Computational aeroacoustics of rotor noise in novel aircraft configurations

Abstract

The accurate and reliable prediction of the aerodynamic noise sources of open rotors and ducted-fans in electric Vertical Take-Off and Landing (eVTOL) and non-conventional aircraft configurations is a challenging task from a computational perspective. Indeed, such propulsive systems can often operate in highly distorted and non-homogeneous flows, with the rotating blades interacting with strongly non-uniform and turbulent flows; and/or experience phenomena related to low Reynolds numbers and boundary-layer transition, due to the relatively small diameters and blade tip speeds. While analytical, semi-empirical and low-fidelity numerical models can provide quick and computationally inexpensive predictions, their results are often not fully reliable and their state-of-the-art requires a further development step to properly address the problem of rotor noise prediction in non-conventional aircraft and rotorcraft. On the other hand, Navier-Stokes based scale-resolving approaches such as Large Eddy Simulation (LES) have the capability to capture most of the aforementioned phenomena, but at a prohibitive computational cost for a routine employment in the design stages of such innovative vehicles. In view of this, high-fidelity scale-resolving lattice-Boltzmann (LB) numerical simulations, coupled with the Ffowcs Williams & Hawkings' (FW-H) acoustic analogy, are extensively performed and validated in this thesis.
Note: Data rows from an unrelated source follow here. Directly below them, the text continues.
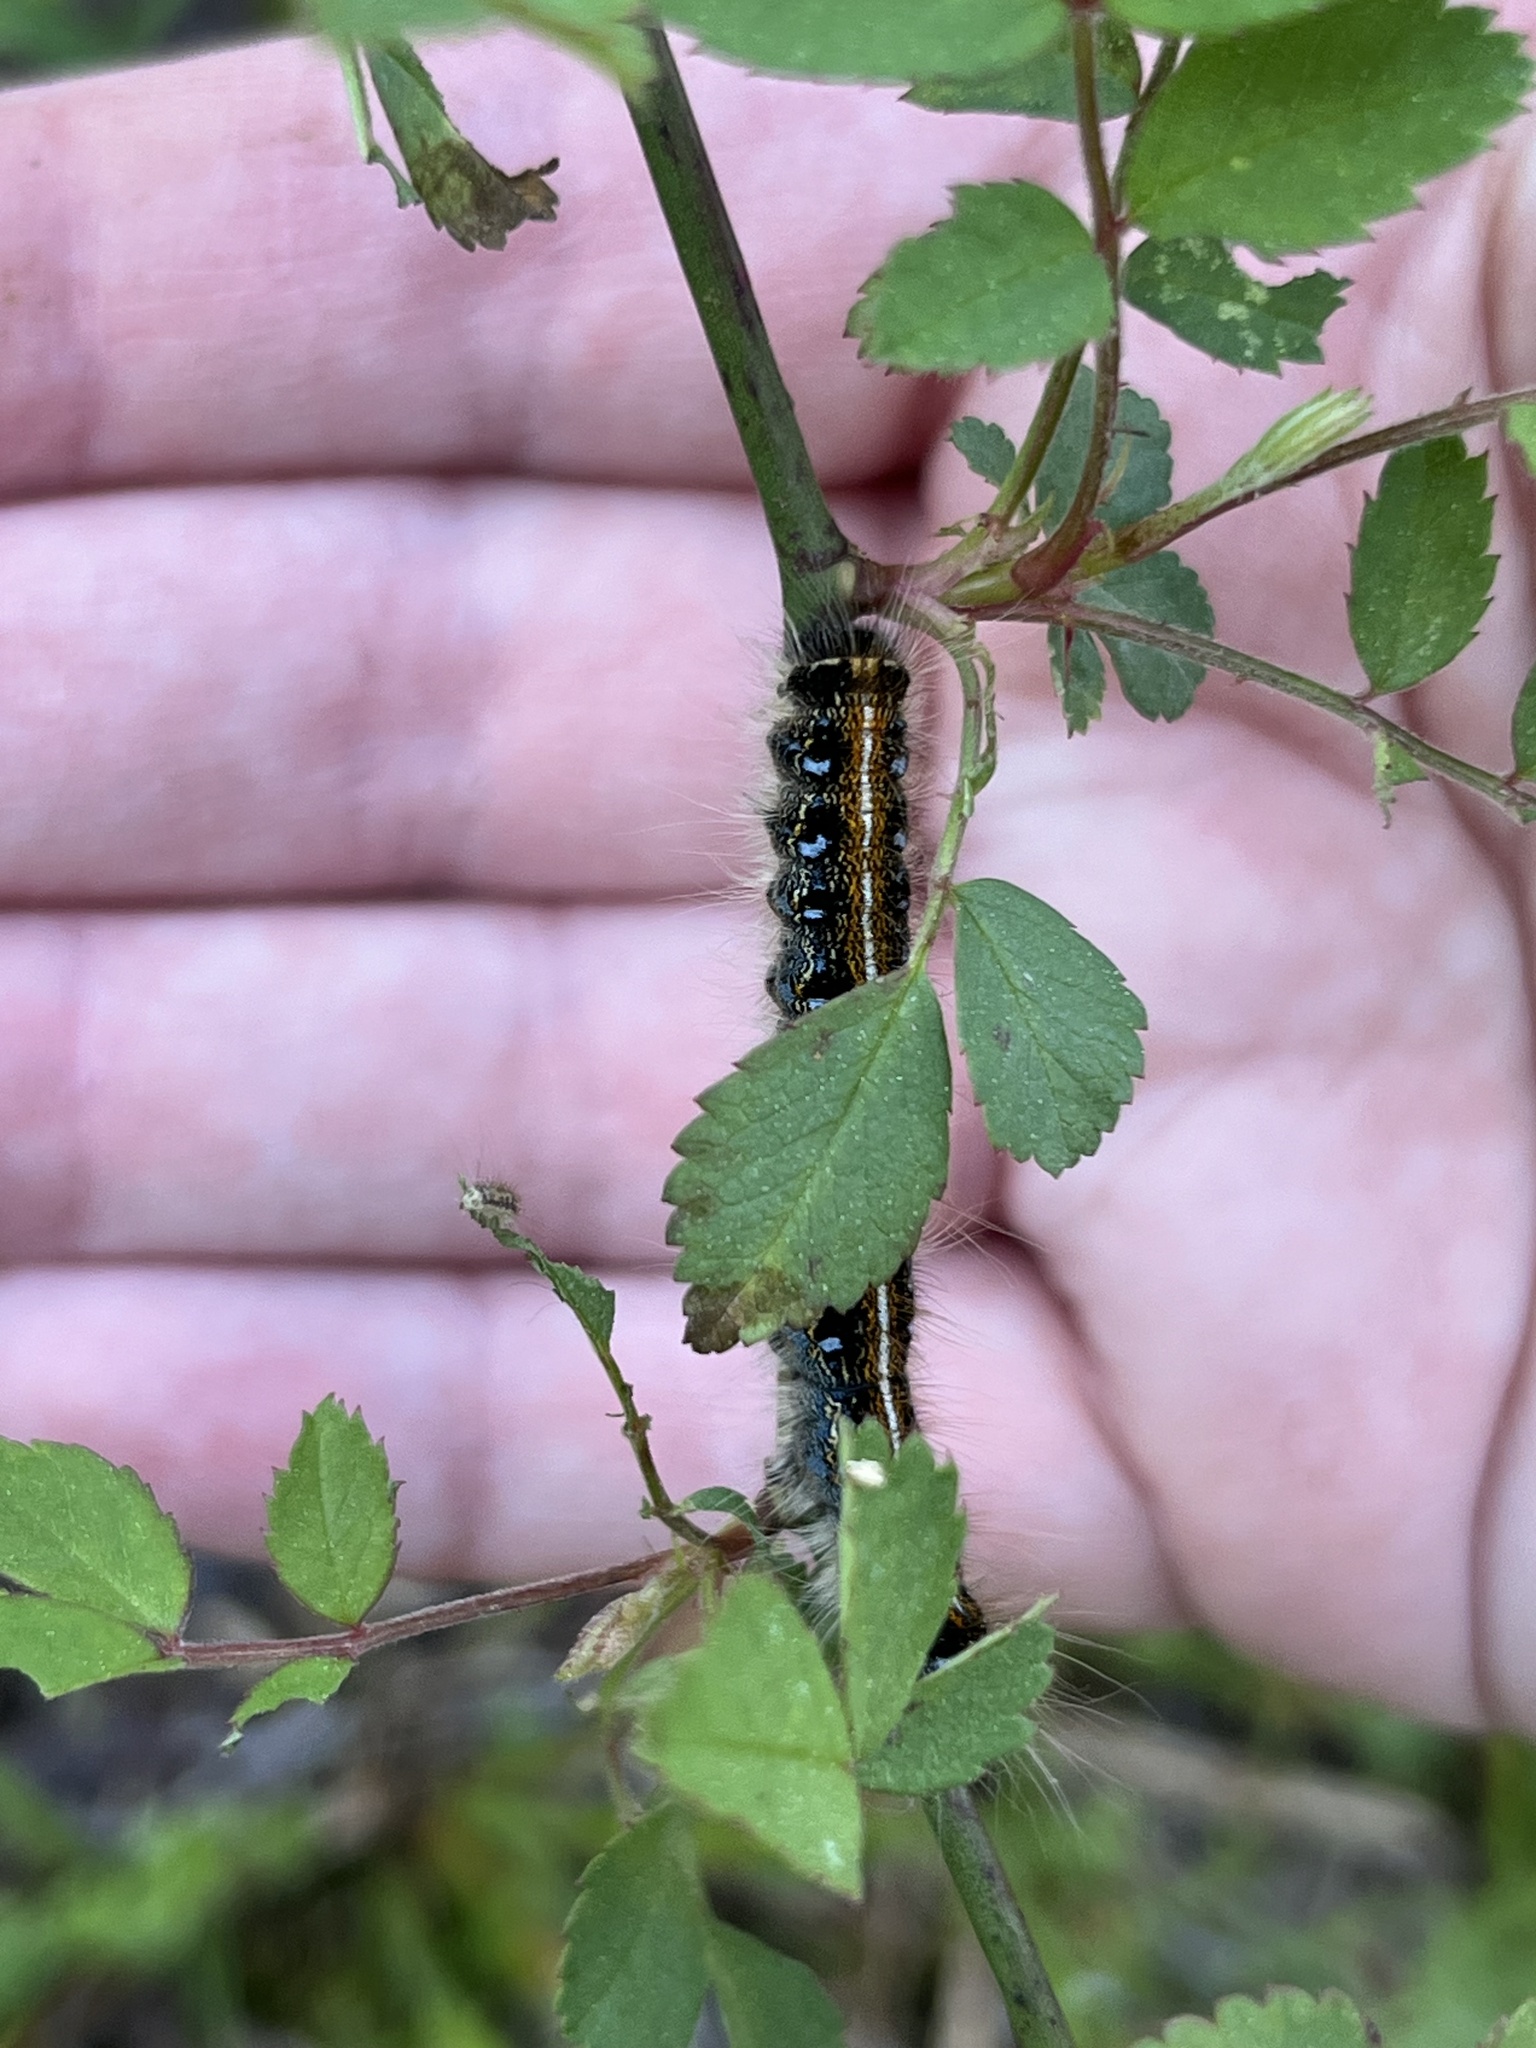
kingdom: Animalia
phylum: Arthropoda
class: Insecta
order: Lepidoptera
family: Lasiocampidae
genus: Malacosoma
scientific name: Malacosoma americana
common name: Eastern tent caterpillar moth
A wide range of aeroacoustic problems, spanning from airfoil and small-scale propellers in transitional boundary-layer regime to open rotors in blade-vortex interaction conditions and ducted fans ingesting the airframe turbulent boundary-layer, are addressed with the aim of predicting, identifying and characterizing and the primary sources of aerodynamic noise associated to open rotors/propellers and ducted-fans in eVTOL and novel aircraft configurations by means of the hybrid LB/FW-H approach.